Until I traveled to Paros, that is. Paros is a small island near Athens, which is less popular than Mykonos or Santorini, but just as beautiful. I ended up there with my sister in the summer of ‘77, after a long trip from Stuttgart, Germany, followed by a hot, noisy Youth Hostel in Athens, and a quick boat ride ‘outta town. 

We slept on the beach, ate canned food from our backpacks (not kidding) and tried our best to fit into the culture, but it did not work. My never-ending freckles, and my sister’s height, made us stand out like corn in a turnip field. We made friends and enemies instantly. We camped on the beach, near an older couple from Rutgers, as I recall, for safety purposes, but I do not remember them. Diogenes, though, was unforgettable. He was a very old and leathery man, with a long greying beard and never-been-cut-before white hair who walked with the help of piece of driftwood, a daily bottle of Ouzo and whatever he could steal. He lived on the beach, dressed, well… in a loin cloth, in a bush, which he decorated with small pieces of self-made photos, ripped from the pages of celebrity magazines discarded by the daily tourists; each stars’ photo stuck on a branch, as if to emphasize their importance. 

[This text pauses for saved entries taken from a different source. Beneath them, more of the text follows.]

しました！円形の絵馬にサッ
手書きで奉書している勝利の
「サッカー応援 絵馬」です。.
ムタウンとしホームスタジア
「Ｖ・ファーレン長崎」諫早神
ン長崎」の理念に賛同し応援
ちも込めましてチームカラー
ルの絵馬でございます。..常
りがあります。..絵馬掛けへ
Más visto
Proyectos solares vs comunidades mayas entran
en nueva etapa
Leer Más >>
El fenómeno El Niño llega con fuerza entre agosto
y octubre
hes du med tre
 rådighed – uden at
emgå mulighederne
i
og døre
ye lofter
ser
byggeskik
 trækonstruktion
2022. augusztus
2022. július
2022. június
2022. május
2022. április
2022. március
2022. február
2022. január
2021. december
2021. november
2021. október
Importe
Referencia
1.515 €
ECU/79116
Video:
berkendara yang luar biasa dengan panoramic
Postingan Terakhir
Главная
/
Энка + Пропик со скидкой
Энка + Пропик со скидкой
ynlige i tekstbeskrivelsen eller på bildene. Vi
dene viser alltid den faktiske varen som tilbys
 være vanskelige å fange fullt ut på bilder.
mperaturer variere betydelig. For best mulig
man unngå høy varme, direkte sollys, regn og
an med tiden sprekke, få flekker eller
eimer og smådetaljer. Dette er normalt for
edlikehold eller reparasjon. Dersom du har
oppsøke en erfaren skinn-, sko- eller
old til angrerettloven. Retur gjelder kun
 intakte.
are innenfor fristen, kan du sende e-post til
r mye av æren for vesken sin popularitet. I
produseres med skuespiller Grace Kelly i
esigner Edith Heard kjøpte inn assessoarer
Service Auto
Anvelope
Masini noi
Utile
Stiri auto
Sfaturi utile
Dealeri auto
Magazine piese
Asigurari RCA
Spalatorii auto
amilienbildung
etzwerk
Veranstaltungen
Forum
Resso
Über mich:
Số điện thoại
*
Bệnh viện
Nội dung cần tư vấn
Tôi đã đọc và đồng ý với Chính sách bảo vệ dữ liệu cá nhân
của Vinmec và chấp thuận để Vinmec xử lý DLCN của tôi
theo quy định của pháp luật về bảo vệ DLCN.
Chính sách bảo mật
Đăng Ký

We met him the very first evening, and he invited us in, to try some old beer he likely found on the beach, get warm by his raging fire and share stories, some which he clearly made up, and others which he vaguely remembered. During his flights of fancy, he sang songs, which were borne from a far-off place, possibly a beautiful island, which he himself had once visited, or from his childhood long ago, which he recalled in on-and-off moments like a light bulb. He was translucent. Mixing old classic songs with drunk poetry, he told us through beer breath how much he loved his island and how happy he was to know us; strangers, now friends, and instant family. “O Solo Mio…” he bellowed, as he danced around the fire. He had nothing, and everything all at the same time. And he was truly alive.

I am going to back to Greece this fall, for the first time since high school, and I will try to find Diogenes, even though I know he is long gone. Maybe I will see him sparkling in the stars from Santorini, or find him in the flames of a fire on a Mykonos beach. It does not matter. He is forever with me, just like all of the friends who live on in my heart. Like Homer, Diogenes’ story is not about the beach he ended up on, but the never-ending story he wrote along the way.